Forum Moderators: open
Facts:
I have good traffic but a low margin.
Quite a lot of changes to pages/products so freshness is better for the users.
I gave INK several thousand pounds a year for PI which was was fine with me and we both made money from it.
From what I can see so far, it will not be viable to invest in Site Match, the pay per click side kills it unless you have a high margin.
On the 15th my INK pages get dropped from Yahoo.
In May, 30% of my pages are up for renewal with INK but I can't renew them as INK is no more, so they get dropped from MSN.

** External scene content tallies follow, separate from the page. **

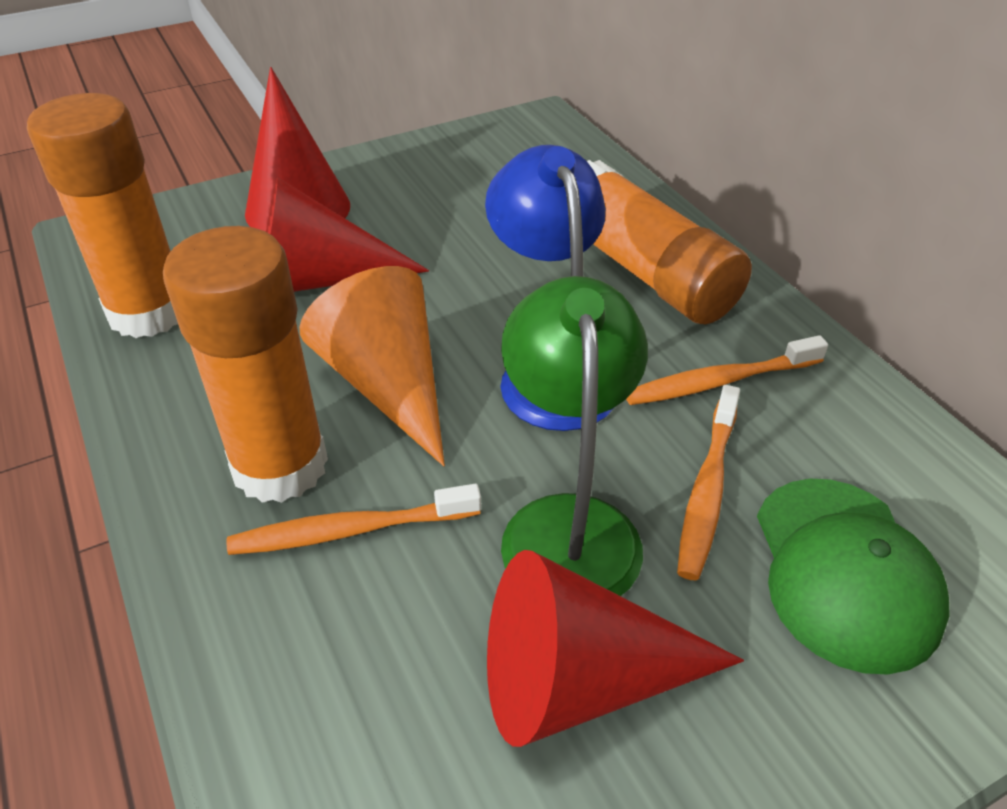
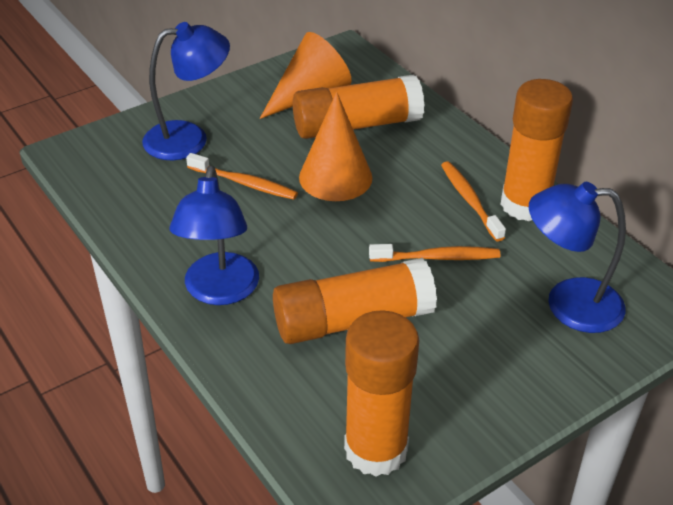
blue lamp: 1 -> 3
green cap: 1 -> 0
green lamp: 1 -> 0
orange cone: 1 -> 2
orange glue stick: 3 -> 4
red cone: 3 -> 0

Upside for me as an YAHOO/INK customer?.........
Can't think of any.
Upside for YAHOO users?
Can't think of any.
Upside for YAHOO? .................
They have less customers to invoice!
Am I the only customer that has been priced out by this inflexible scheme?
This is as opposed to Google's programme where you just loose you previous positions/visibility until you put more money into your account.

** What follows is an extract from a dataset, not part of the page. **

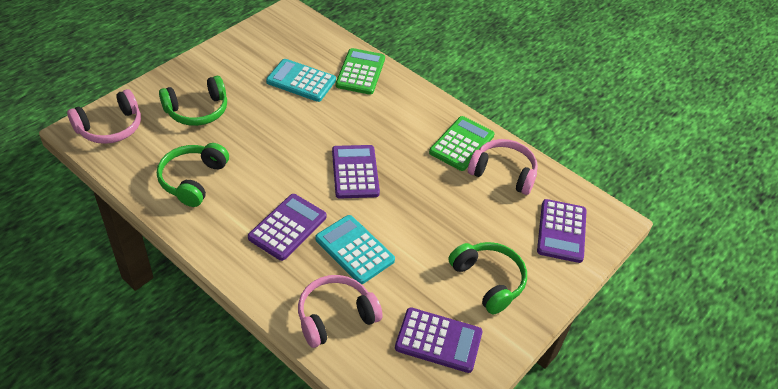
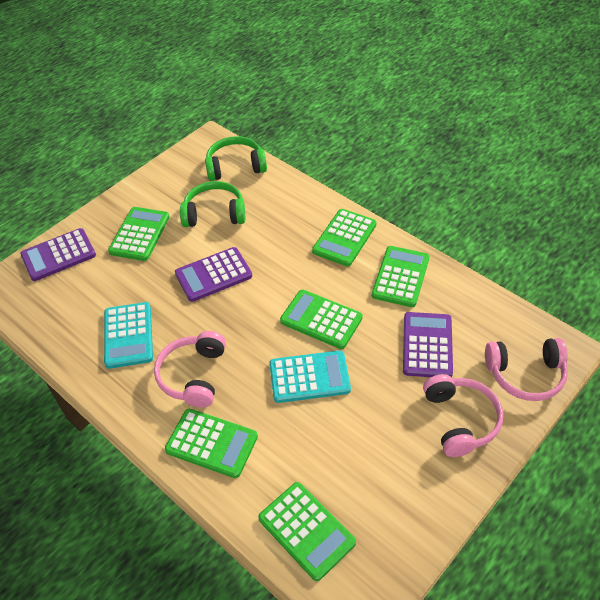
green calculator: 2 -> 6
green headphones: 3 -> 2
purple calculator: 4 -> 3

I am also waiting to see if Yahoo use their 'luddite' directory submission criteria for their PFC reviews. Therefore, if I submit sites which have the audacity to use 'graphic' Java nav's or won't work perfectly on a Mac running Netscape 4.7, will they be rejected?
I can't see any condition on the new Yahoo PFI Terms about 'Java only nav's', but I suppose it will be down to the mood of the 'editor' who takes the money and makes their subjective judgement?